Friday, March 9, 2012

SOAP 03/09/2012; Deuteronomy 10:20

Today's reading: Deuteronomy 10,11,12; Mark 16

S)"20 You shall fear the LORD your God; you shall serve Him and cling to Him, and you shall swear by His name."

Deuteronomy 10:20 (NASB)

O) Let's see... you shall fear the LORD, check.
you shall serve Him, check.
and cling to Him, che- wait, what? Cling to the LORD? Cling to Him...
This is an interesting verb. It alludes to a desperation. It implies dependency. There is a problem with American culture, I think. Because of how our nation was formed and our separation from England to start our Independence, I think that it quickly became a part of our heritage - this idea of independence. Certainly in the beginning years of our country, the people knew the importance of needing God. Read any writings from early colonies and it becomes clear very quickly that it wasn't just the West that had a hard time settling. Over the 2+ centuries since then, though, our land was tamed. Slowly, the feeling of independence from England grew. Now, most Americans despise the French without realizing how vital they were to our independence, because we don't want to aknowledge getting help from anyone. That has spread, I believe, from politics and a world view to just about every area of American life. Most Americans despise authority being placed over them in any capacity. I think a big part of that is because they don't want to seem dependent on anyone. This makes serving God very difficult. I think one of the reasons we see miracles in developing countries is that they're so willing to be dependent on the LORD.

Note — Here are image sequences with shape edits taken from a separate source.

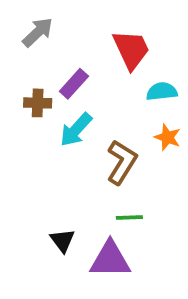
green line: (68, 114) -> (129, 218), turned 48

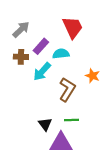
gray arrow: (38, 32) -> (21, 29), moved
cyan semicircle: (162, 91) -> (61, 54), moved
black triangle: (62, 240) -> (45, 124), moved

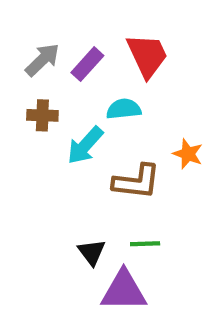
purple rectangle: (41, 46) -> (87, 64), moved
brown L-shape: (67, 89) -> (137, 182), turned 65

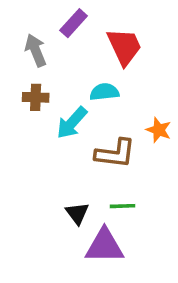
gray arrow: (42, 60) -> (36, 50), turned -68
purple rectangle: (87, 64) -> (74, 23), moved

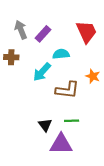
purple rectangle: (74, 23) -> (43, 34), moved
red trapezoid: (124, 47) -> (86, 32), moved
brown cross: (36, 97) -> (11, 57), moved

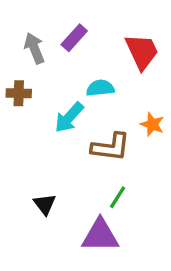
purple rectangle: (43, 34) -> (74, 38), moved
green line: (72, 121) -> (118, 197), turned -56
black triangle: (45, 125) -> (45, 204), moved

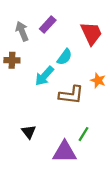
cyan semicircle: (100, 88) -> (65, 57), turned 132
green line: (118, 197) -> (84, 134), moved

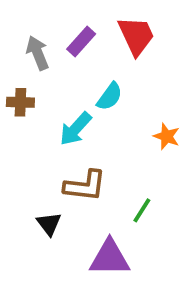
red trapezoid: (91, 33) -> (136, 36), moved
brown L-shape: (71, 95) -> (85, 186), moved
green line: (84, 134) -> (142, 210), moved

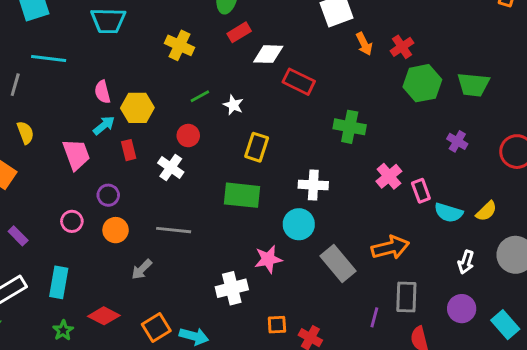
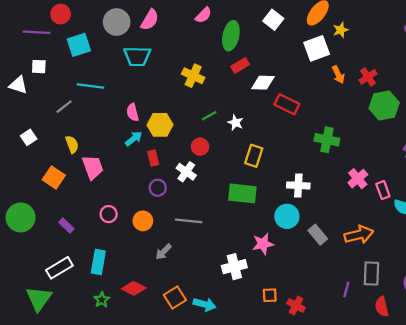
gray line: (15, 85) -> (64, 107), turned 36
pink trapezoid: (76, 154) -> (93, 167), moved
purple circle: (108, 195) -> (158, 188), moved
gray rectangle: (338, 264) -> (318, 235), moved, size x0.7

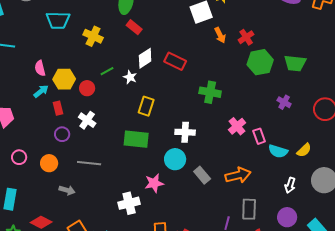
cyan trapezoid: (137, 56) -> (58, 20), moved
red rectangle: (240, 65) -> (134, 27), turned 70
white diamond: (263, 83) -> (145, 58), moved, turned -35
red circle: (200, 147) -> (87, 88), moved
gray arrow: (163, 252) -> (67, 190), turned -119

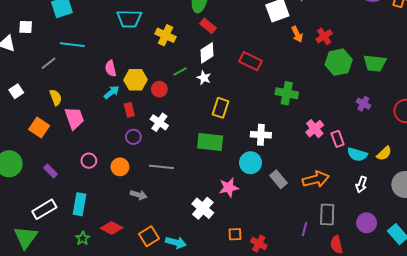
white diamond: (145, 58) -> (207, 53), moved
white arrow: (290, 185) -> (361, 184), moved
white cross: (129, 203) -> (203, 208), turned -35

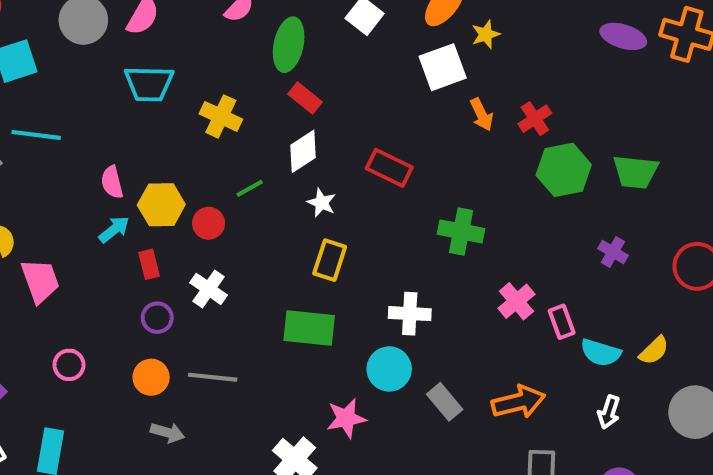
white star: (204, 78) -> (321, 203), moved
orange circle: (120, 167) -> (151, 377), moved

A) The first imagry I had of this concept of clinging was that of my son. He can be a bit of a scaredy-cat, but I'll never tease him for that. I'm always going to challenge him, but I need to be sure he always knows I'll protect him; I'll always keep him safe. Lately, he's been asking to get up on my shoulders, but he's very scared to do so. Sometimes he does okay getting up there, but when he does, man! that kid has a death-grip on my head! When it's time to get off, he grabs hold of me so tightly that I have to peel him off! He's holding on because he knows that he's safe as long as we're connected. He's depending on me for stability, protection - his very life from his perspective! This needs to be my attitude with God. I need to realize that if I'm not in touch with Him, with His presence, that I'm liable to fall. I'm liable to break something, up to and including my whole self, if I'm not holding on to Him for dear life.

P) Father, I need You! This is a confession that I am not a grown man! I am unable to live this life without my Father! Holy Spirit, open my eyes to all of the ways I am lost without the Father to protect me; I never want to think I can make it on my own. In Jesus' name, I pray. Amen.